Latin American Birthrates Falling Off a Cliff

Here’s a fun fact that will probably blow your mind: The average Brazilian, Colombian and Mexican woman will have 1.8, 1.9 and 2.2 children, respectively, over the course of her life. That’s no higher than the average American woman, who has 1.8 children over the course of her life, and — in the case of Brazil and Colombia — actually below the replacement rate.

The stereotype of the large, Catholic, Latino family simply no longer holds true. The most fertile country in the region is Guatemala… and even there, the number is only 3.2 children per woman.

There are plenty of theories as to what led to the birth dearth: more liberal social views, declining influence of the Church, better educational and career opportunities for women, etc., and all are no doubt contributing factors. But I have my own theory here. It’s all about money.

I spend a lot of time in Peru (it comes with the turf when you marry a Peruvian woman), and I’ve noticed the trend towards smaller families here as well. You can explain some of the trend in smaller families to women getting married later (my wife’s high school friends are all around 35 years old, and the majority are still unmarried). But even this can be partly explained by money. It’s so expensive to live in Lima, Peru, most couples can’t realistically afford to get married and start their own household until they’re pushing middle age.

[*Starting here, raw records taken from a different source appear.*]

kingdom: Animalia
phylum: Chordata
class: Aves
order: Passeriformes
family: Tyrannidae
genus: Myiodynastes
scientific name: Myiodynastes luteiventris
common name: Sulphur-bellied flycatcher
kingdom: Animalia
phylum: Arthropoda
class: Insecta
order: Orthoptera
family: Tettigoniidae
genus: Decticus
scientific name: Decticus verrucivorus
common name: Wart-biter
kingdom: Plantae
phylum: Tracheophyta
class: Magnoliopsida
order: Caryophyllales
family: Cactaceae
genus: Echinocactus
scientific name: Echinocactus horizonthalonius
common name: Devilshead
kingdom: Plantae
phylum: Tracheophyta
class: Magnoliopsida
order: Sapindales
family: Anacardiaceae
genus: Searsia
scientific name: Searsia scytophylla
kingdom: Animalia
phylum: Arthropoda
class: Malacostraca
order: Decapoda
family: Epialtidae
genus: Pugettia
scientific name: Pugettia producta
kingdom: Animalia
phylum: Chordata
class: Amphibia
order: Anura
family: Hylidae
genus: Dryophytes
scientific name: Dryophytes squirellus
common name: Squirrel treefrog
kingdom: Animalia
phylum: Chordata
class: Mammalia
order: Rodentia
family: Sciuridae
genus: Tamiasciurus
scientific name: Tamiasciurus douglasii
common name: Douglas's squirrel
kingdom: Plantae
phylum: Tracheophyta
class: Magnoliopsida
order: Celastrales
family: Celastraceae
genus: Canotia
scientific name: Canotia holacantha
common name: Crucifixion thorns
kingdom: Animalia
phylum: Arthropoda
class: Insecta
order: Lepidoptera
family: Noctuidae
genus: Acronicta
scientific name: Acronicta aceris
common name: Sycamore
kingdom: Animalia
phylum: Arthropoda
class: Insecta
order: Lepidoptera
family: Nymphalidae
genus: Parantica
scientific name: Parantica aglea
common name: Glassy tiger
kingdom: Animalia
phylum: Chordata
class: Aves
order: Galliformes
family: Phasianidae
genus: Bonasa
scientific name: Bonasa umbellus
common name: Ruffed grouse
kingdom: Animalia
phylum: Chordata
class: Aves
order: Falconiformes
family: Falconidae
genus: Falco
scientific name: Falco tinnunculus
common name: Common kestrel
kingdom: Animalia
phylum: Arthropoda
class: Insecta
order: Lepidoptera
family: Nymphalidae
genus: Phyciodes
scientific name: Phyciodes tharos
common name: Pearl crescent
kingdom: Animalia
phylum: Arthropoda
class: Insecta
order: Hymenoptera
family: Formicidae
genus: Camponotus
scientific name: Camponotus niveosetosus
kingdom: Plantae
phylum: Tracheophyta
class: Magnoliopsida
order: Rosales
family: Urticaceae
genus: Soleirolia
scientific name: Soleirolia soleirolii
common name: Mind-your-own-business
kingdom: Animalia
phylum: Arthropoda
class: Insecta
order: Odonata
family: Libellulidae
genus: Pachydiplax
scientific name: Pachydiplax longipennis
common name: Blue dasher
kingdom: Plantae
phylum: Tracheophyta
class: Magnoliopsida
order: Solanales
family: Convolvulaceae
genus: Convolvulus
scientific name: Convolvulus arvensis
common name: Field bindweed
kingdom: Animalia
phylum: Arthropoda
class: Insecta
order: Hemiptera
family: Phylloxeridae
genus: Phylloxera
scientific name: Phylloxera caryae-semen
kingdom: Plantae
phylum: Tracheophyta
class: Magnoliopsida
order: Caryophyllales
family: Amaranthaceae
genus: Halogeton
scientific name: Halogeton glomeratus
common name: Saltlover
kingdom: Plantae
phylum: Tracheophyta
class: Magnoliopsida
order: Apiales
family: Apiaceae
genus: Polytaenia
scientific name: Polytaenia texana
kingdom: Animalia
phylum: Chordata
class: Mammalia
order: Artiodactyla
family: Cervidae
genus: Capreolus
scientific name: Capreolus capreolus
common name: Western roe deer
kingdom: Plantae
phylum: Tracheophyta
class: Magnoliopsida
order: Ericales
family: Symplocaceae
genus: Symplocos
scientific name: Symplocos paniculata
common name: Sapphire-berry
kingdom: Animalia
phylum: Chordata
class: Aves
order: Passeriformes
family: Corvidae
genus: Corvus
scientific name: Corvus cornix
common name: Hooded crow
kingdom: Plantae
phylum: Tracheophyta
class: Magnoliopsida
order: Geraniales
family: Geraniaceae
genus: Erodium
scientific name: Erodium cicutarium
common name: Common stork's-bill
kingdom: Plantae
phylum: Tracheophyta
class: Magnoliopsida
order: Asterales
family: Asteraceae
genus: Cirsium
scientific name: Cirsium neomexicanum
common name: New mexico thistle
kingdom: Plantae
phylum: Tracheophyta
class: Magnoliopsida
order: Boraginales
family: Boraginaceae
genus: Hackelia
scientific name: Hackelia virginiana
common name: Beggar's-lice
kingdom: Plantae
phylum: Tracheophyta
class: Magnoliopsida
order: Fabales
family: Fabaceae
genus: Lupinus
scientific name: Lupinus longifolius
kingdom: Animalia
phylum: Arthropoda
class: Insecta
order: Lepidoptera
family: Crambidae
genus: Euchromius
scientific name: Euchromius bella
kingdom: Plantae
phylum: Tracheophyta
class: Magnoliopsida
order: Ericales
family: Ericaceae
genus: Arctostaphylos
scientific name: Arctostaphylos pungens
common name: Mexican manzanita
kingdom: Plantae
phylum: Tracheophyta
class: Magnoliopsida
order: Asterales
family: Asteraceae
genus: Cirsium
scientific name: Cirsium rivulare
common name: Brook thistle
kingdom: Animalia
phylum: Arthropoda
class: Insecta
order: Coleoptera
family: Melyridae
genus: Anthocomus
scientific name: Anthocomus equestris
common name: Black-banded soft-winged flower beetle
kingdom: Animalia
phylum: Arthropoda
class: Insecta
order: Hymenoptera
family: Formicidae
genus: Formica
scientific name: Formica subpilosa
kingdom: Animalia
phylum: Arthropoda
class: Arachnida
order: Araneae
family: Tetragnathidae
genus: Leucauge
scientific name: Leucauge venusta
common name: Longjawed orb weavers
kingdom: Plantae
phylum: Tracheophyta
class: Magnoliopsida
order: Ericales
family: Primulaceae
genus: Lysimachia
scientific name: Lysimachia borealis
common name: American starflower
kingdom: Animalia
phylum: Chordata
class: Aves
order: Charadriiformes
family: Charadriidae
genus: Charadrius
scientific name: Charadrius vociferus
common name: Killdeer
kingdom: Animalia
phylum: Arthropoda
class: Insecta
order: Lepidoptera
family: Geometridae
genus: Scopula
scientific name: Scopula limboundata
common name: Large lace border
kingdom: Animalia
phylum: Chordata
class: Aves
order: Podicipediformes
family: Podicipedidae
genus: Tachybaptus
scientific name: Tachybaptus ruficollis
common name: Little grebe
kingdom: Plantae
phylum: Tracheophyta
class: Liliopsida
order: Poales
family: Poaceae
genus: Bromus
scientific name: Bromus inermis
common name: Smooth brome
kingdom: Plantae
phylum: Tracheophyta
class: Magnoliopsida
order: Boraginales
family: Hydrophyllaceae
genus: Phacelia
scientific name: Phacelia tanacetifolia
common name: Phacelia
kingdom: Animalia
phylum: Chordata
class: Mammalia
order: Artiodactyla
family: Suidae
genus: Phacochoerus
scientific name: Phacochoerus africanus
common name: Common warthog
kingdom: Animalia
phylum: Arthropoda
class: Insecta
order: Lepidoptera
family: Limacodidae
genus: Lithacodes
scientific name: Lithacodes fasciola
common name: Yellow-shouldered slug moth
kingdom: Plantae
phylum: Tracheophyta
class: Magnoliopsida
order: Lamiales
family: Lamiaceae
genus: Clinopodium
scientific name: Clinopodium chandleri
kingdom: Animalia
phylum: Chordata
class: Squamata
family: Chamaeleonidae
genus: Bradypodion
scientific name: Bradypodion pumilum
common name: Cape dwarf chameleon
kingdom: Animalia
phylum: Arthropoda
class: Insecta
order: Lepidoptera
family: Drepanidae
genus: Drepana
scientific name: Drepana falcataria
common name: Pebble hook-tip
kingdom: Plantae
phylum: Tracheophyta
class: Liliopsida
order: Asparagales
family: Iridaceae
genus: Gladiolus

Wages are rising in Peru (and the rest of Latin America), but the cost of living — and specifically housing — is rising a lot faster. If you want your child to be employable, you also have to pay for private education in Peru, which can easily top $1,000 per month per child for even a mid-tier school. Most American or European families would struggle with paying an extra $2,000 to $3,000 per month in school fees, so imagine how much worse it is on a local salary.

I’d liken it to American trying to afford a large family in Manhattan or San Francisco. It’s just not realistic for the vast majority of people.

Smaller families aren’t a problem… yet. Though if family sizes continue to shrink, Latin America is going to eventually have the same problems facing Japan and much of Europe: aging populations and stagnating economic growth.